# Ich komme nicht weiter....Hilfe !! Brauche die programmierung =(



## DerUnbekannte (20 Januar 2011)

hat sich erledigt


----------



## Lipperlandstern (20 Januar 2011)

und wo ist die Frage ? An welcher Stelle kommst du nicht weiter ?


----------



## DerUnbekannte (20 Januar 2011)

Ich komme mit den beleuchtungen nicht klar, wird alles zu viel .... -.-


----------



## Verpolt (20 Januar 2011)

Lipperlandstern schrieb:


> ...An welcher Stelle kommst du nicht weiter ?

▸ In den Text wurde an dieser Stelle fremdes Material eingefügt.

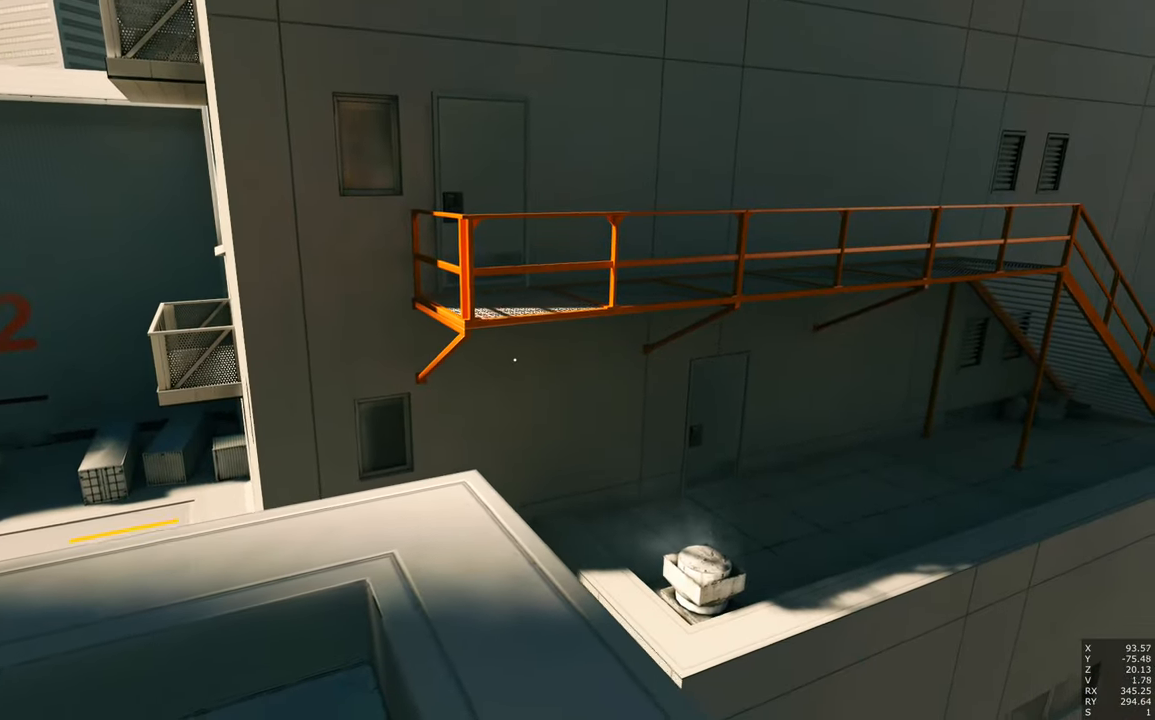
{"keys": ["w"], "mouse": [], "events": [[250, "w", "down"]]}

--------------------------


----------



## DerUnbekannte (20 Januar 2011)

Das ist ja der Ablauf ...

So soll es gemacht werden aber wie gesagt komme nicht klar =(

wäre sehr dankbar


----------



## vierlagig (20 Januar 2011)

DerUnbekannte schrieb:


> Ich komme mit den beleuchtungen nicht klar, wird alles zu viel .... -.-




```
*
|
|     P 1             "gelb"
+-----| |----+---------(  )----|
|            |
|     P 3    |
+-----| |----+
|
|     P 2    0,5Hz     "rot"
+-----| |-----| |------(  )----|
|
|     P 4             "blau"
+-----| |--------------(  )----|
|
|     P 5             "grün"
+-----| |--------------(  )----|
```


----------



## Lipperlandstern (20 Januar 2011)

DerUnbekannte schrieb:


> Das ist ja der Ablauf ...
> 
> So soll es gemacht werden aber wie gesagt komme nicht klar =(
> 
> wäre sehr dankbar


 
Genau... den Ablauf hast du sehr schön beschrieben. Und jetzt hoffst du das sich jemand hinsetzt und dir das grade programmiert.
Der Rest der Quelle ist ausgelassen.